Sobald sich aber die Schranke des Security-Checkpoints in El Gouna hinter dem Auto schließt, tritt man nahtlos in eine leicht surreal wirkende Parallelwelt ein. Nach der halbstündigen Transferfahrt vom Flughafen durch die Außenbezirke Hurghadas ist plötzlich alles sauber, gepflegt, grün bepflanzt und die Straßen von schnurgerade aufgereihten Palmen gesäumt. An der Marina – neben Downtown das eigentliche Zentrum – liegen sündhaft teure Yachten aufgereiht, deren Eigner selten mehr als einmal im Jahr ihren kostspieligen Statussymbolen einen Besuch abstatten.

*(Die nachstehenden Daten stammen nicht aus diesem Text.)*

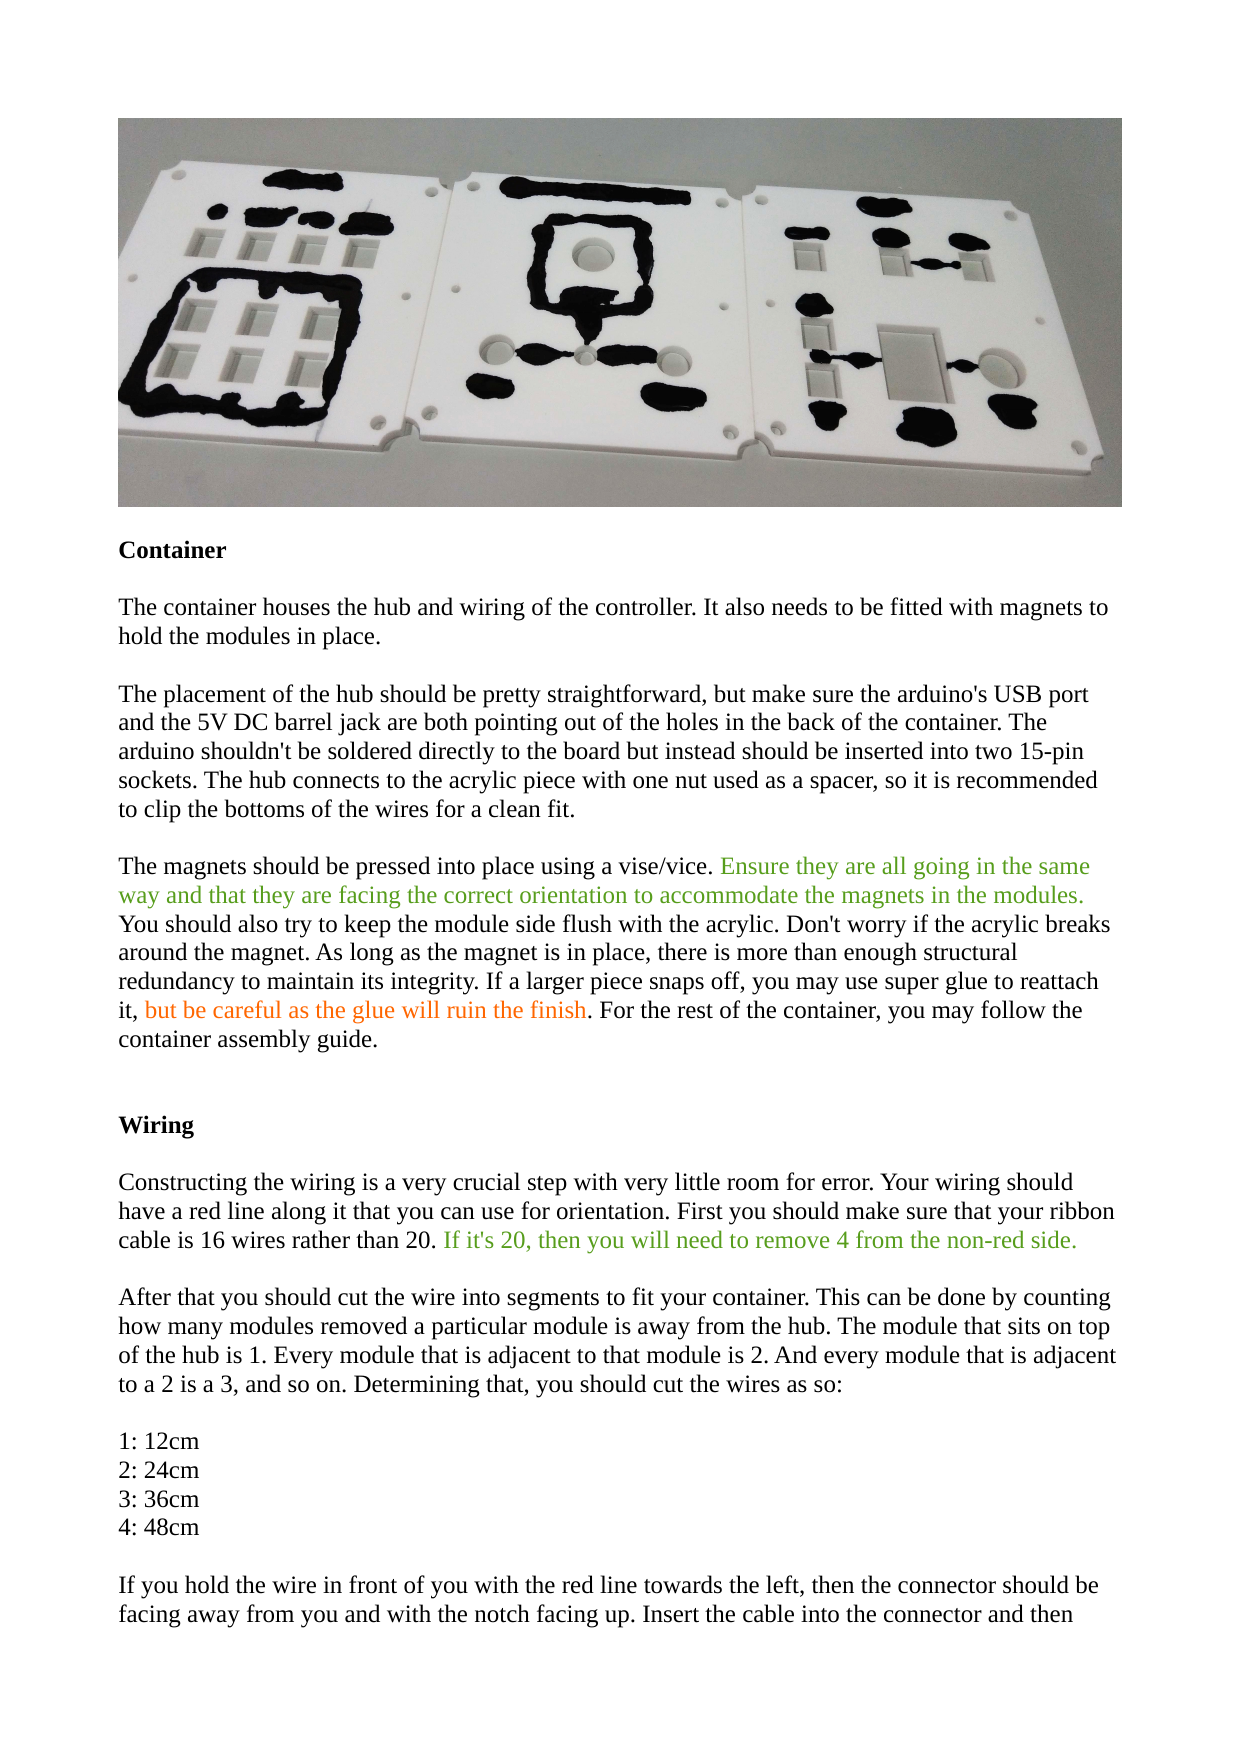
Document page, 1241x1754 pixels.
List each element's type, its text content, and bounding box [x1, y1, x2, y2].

text 2: 24cm [118, 1455, 1122, 1484]
text 3: 36cm [118, 1484, 1122, 1512]
text 1: 12cm [118, 1426, 1122, 1455]
text The container houses the hub and wiring of the controller. It also needs to be fitted with magnets to hold the modules in place. [118, 592, 1122, 650]
picture [118, 118, 1122, 507]
text Constructing the wiring is a very crucial step with very little room for error. Your wiring should have a red line along it that you can use for orientation. First you should make sure that your ribbon cable is 16 wires rather than 20. If it's 20, then you will need to remove 4 from the non-red side. [118, 1167, 1122, 1254]
text The magnets should be pressed into place using a vise/vice. Ensure they are all going in the same way and that they are facing the correct orientation to accommodate the magnets in the modules. You should also try to keep the module side flush with the acrylic. Don't worry if the acrylic breaks around the magnet. As long as the magnet is in place, there is more than enough structural redundancy to maintain its integrity. If a larger piece snaps off, you may use super glue to reattach it, but be careful as the glue will ruin the finish. For the rest of the container, you may follow the container assembly guide. [118, 851, 1122, 1052]
text Wiring [118, 1110, 1122, 1139]
text If you hold the wire in front of you with the red line towards the left, then the connector should be facing away from you and with the notch facing up. Insert the cable into the connector and then [118, 1570, 1122, 1627]
text The placement of the hub should be pretty straightforward, but make sure the arduino's USB port and the 5V DC barrel jack are both pointing out of the holes in the back of the container. The arduino shouldn't be soldered directly to the board but instead should be inserted into two 15-pin sockets. The hub connects to the acrylic piece with one nut used as a spacer, so it is recommended to clip the bottoms of the wires for a clean fit. [118, 679, 1122, 822]
text 4: 48cm [118, 1512, 1122, 1541]
text Container [118, 535, 1122, 564]
text After that you should cut the wire into segments to fit your container. This can be done by counting how many modules removed a particular module is away from the hub. The module that sits on top of the hub is 1. Every module that is adjacent to that module is 2. And every module that is adjacent to a 2 is a 3, and so on. Determining that, you should cut the wires as so: [118, 1282, 1122, 1397]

Im Vergleich zu Hurghada ist in Gouna alles gediegener, einen Hauch mondäner – allerdings mindestens genauso touristisch. Und alles wirkt leicht künstlich. Man fühlt sich wie in einer einzigen großen Ferienanlage. Trotz der vielen Brücken und Kanäle hinkt der Venedig-Vergleich, denn es fehlt an Historie und Hochkultur. Man könnte unken: Gouna ist die Disneyland-Kopie Venedigs – ohne Mickey Mouse, dafür mitten in der Wüste. Das Konzept Gouna hat einen entscheidenden Vorteil im Vergleich zu vielen anderen ägyptischen Anlagen: Man ist hier nicht im Hotel eingesperrt. Natürlich kann man sich auch in Hurghada oder Marsa Alam frei bewegen, doch viele Pauschaltouristen trauen sich aufgrund diffuser Ängste nur selten vor die Türen ihrer goldenen Hotelkäfige. In El Gouna gehört es einfach dazu, abends nochmal auf einen Drink ins „Bartender“, ins „Moods“ oder eines der vielen Restaurants in Downtown zu gehen. Thomas Beckmann, Chef des Kiteboarding Club, bringt es auf den Punkt: „Nach Gouna fährst Du, wenn Du keinen Stress haben willst. Hier ist alles völlig entspannt. Es gibt keine Störfaktoren, keine Kriminalität. Kiter wollen einfach nicht im Hotel eingesperrt sein.“

Großes Freizeitangebot

Neben den Hotels findet man die üblichen Shops, Restaurants, Wellness-Tempel und ein ausuferndes Entertainment-Angebot. Tauchen, Golfen, Reiten, mit dem Quad durch die Wüste nageln – das typische Ägypten-Programm. Sogar eine Wakeboard-Anlage steht am Ortseingang. Dazu kommen Sehenswürdigkeiten mit kulturellem Anspruch, wie die Außenstelle der Bibliothek von Alexandria oder die Niederlassung der Technischen Universität Berlin. Wer jedoch landestypische Kultur und das „echte“ Ägypten erwartet, ist in Gouna falsch. Die meisten der 20.000 Einwohner arbeiten im Tourismus. Ägyptische Angestellte können sich die explodierenden Mieten in Gouna nur selten leisten; nach der Inflation erst recht nicht. Während die massive Entwertung des Ägyptischen Pfunds viele Einheimische vor ernsthafte Probleme stellt, freuen sich die Euro-Touristen. Durch den Wechselkurs ist Ägypten zurzeit billig wie nie. Wer in Ägyptischen Pfund zahlt, bekommt in günstigen Restaurants komplette Mahlzeiten bereits ab umgerechnet fünf Euro und dazu den halben Liter Bier für 2,50 Euro.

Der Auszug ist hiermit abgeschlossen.